Another set of AI tools can review contracts to see if any specific types of clauses are non-standard. It is a relatively easy software coding exercise to adapt such products to compliance clauses. This type of approach could also be used for non-standard governance clauses in joint venture (JV) or other types of partnerships agreements. Having once been assigned the task of reading all my employer’s JV agreements (87) and third-party sales agents contracts (211) from across the globe and recalling the amount of time it took to do so, I can personally corroborate again to the greater efficiencies a ComTech solution can bring to such an assignment. 

This final example also points to the limitations of AI. While it might have helped to have AI review all my former employer’s JV agreements and third-party sales agents’ contracts, it only could identify non-standard contract language. Unfortunately, since most of the aforementioned agreements and contracts were bespoke they were uniformly non-standard. Further, the assignment I was given required an analysis of each non-standard contract so the judgment of a human was required. Even as AI becomes more sophisticated, the judgment of a professionally trained compliance practitioner is still required to validate the areas flagged by AI as anomalies. 

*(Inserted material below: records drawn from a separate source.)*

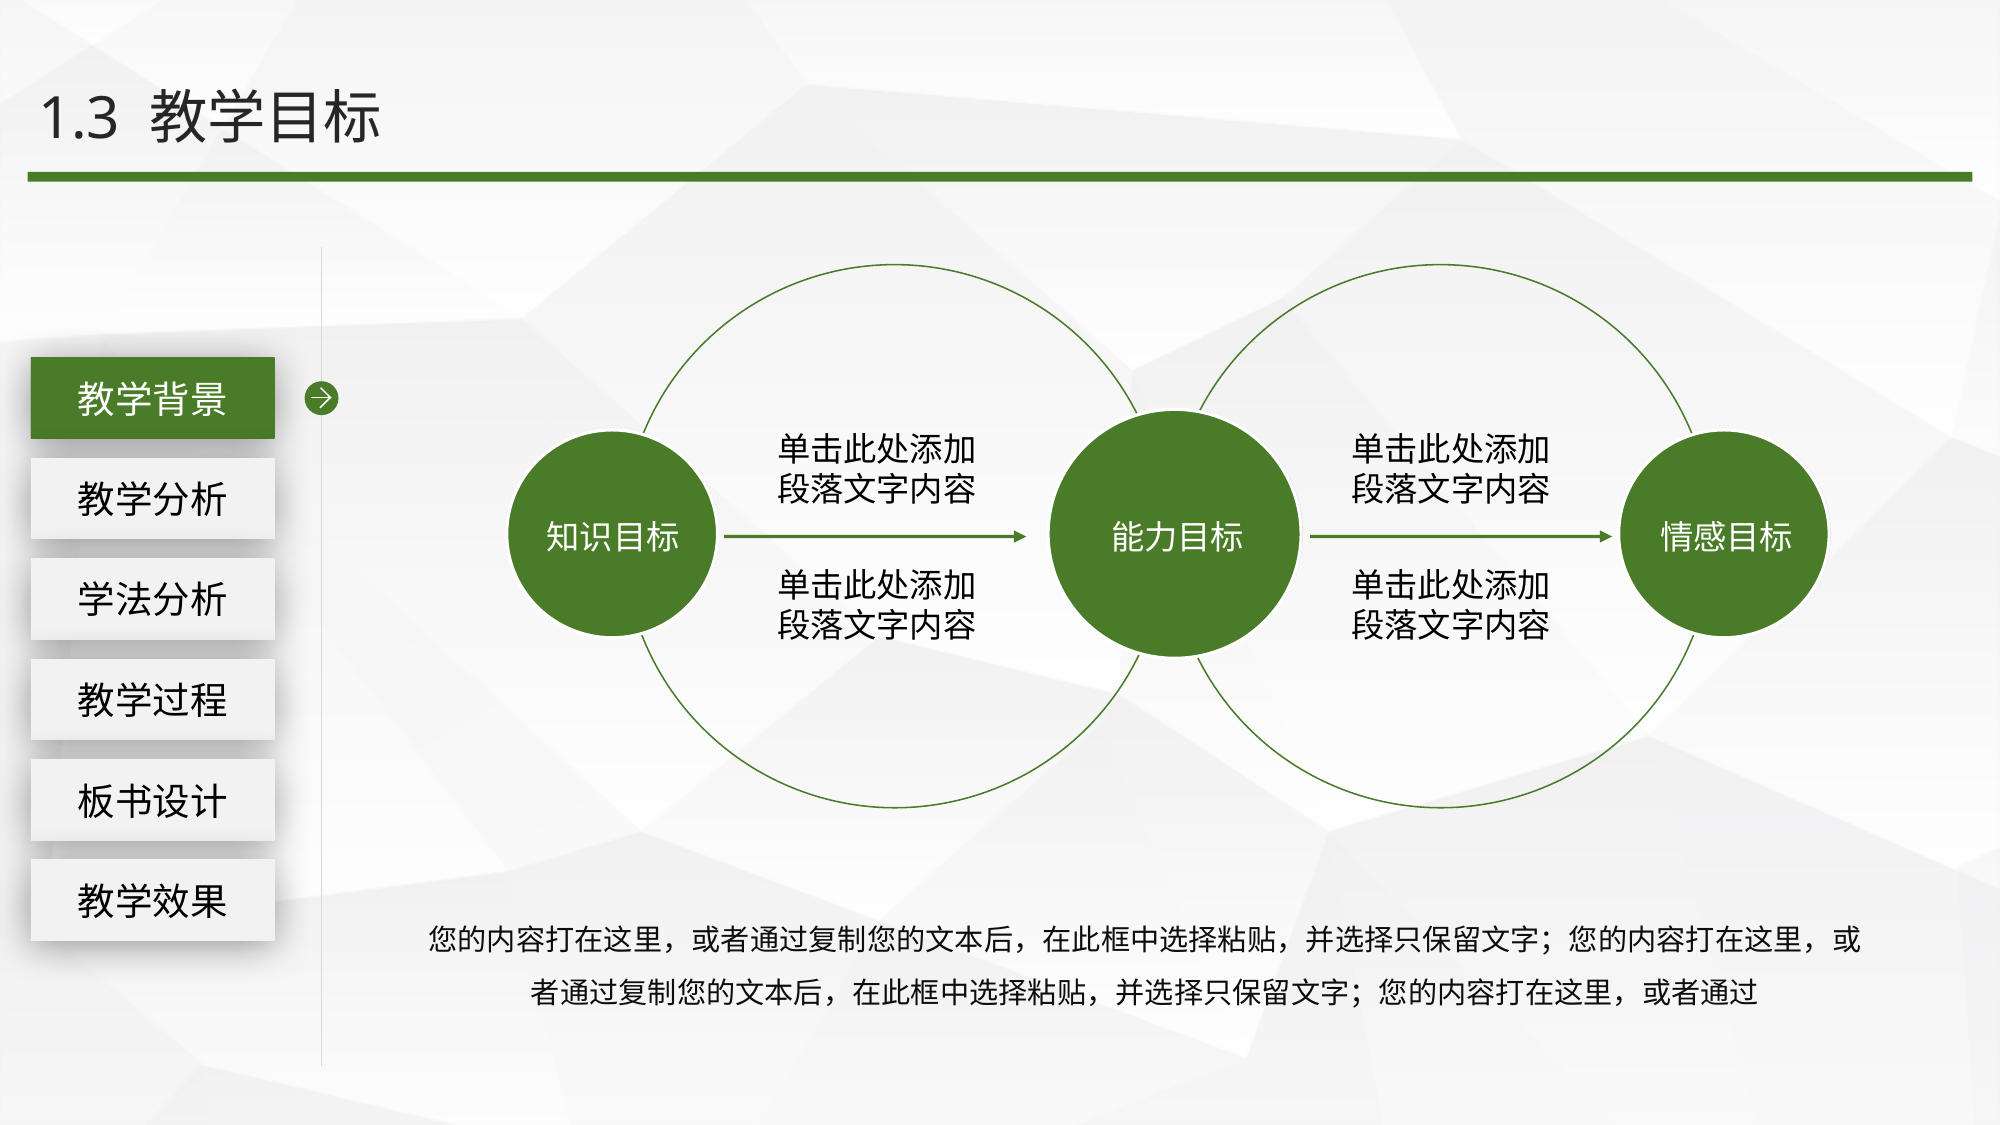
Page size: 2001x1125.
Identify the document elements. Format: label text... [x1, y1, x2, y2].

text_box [1048, 409, 1303, 659]
text_box 教学效果 [30, 859, 275, 941]
text_box 学法分析 [30, 558, 275, 640]
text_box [506, 429, 719, 638]
text_box [1200, 264, 1690, 429]
text_box 1.3 教学目标 [23, 73, 794, 158]
text_box 单击此处添加 段落文字内容 [682, 400, 1071, 536]
text_box [26, 171, 1973, 183]
text_box 教学分析 [30, 458, 275, 539]
text_box [645, 264, 1135, 429]
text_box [304, 381, 339, 416]
text_box 您的内容打在这里，或者通过复制您的文本后，在此框中选择粘贴，并选择只保留文字；您的内容打在这里，或者通过复制您的文本后，在此框中选择粘贴，并选择只保留文字；您的内容打在这里，或者通过 [405, 896, 1885, 1017]
text_box 板书设计 [30, 759, 275, 841]
text_box 教学背景 [30, 357, 275, 439]
text_box 单击此处添加 段落文字内容 [1257, 536, 1646, 673]
picture [0, 0, 2000, 1125]
text_box [1198, 638, 1693, 808]
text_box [1618, 429, 1831, 638]
text_box 单击此处添加 段落文字内容 [682, 536, 1071, 673]
text_box [643, 638, 1137, 808]
text_box 教学过程 [30, 659, 275, 740]
text_box 单击此处添加 段落文字内容 [1257, 400, 1646, 536]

Gary Kasparov recognized this after his loss to IBM’s Big Blue in a chess match. A review of his recent book, “Deep Thinking: Where Artificial Intelligence Ends and Human Creativity Begins,” noted that Kasparov “recognized that computers do well what humans do badly and vice versa, suggesting a useful complementarity.” Moreover, “he argues that humans are often fallible, finding patterns in randomness and correlations where none exist. Computers can help us be more objective and amplify our intelligence. Technological progress can never be stopped even if it should be better managed.” Kasparov even formulated his own theorem, which he calls “Kasparov’s Law” and it reads, “Weak human + machine + better process is superior to strong human + machine + inferior process.”

All of this means tomorrow’s compliance practitioner will need more and varied skills than those which are currently taught. As many compliance practitioners have come to the profession from a legal background, this will be even more so given the paucity of corporate skills taught in the modern law school. While the Socratic method is an excellent training tool to become a law school professor, it does not train students to be compliance practitioners in the 21st-century compliance profession. Disparate disciplines such as project management, design thinking, and process improve are all mandatory skills for the compliance practitioner going forward. 

There have always been technological innovations which help make corporate disciplines run more efficiently, more smoothly and more profitably. AI is simply another step in this line of technological developments. There is certainly no reason to be afraid of using it. Put another way, if disruption hits the legal world through LawTech, disruption is not far behind in the compliance world through ComTech. You had better be ready.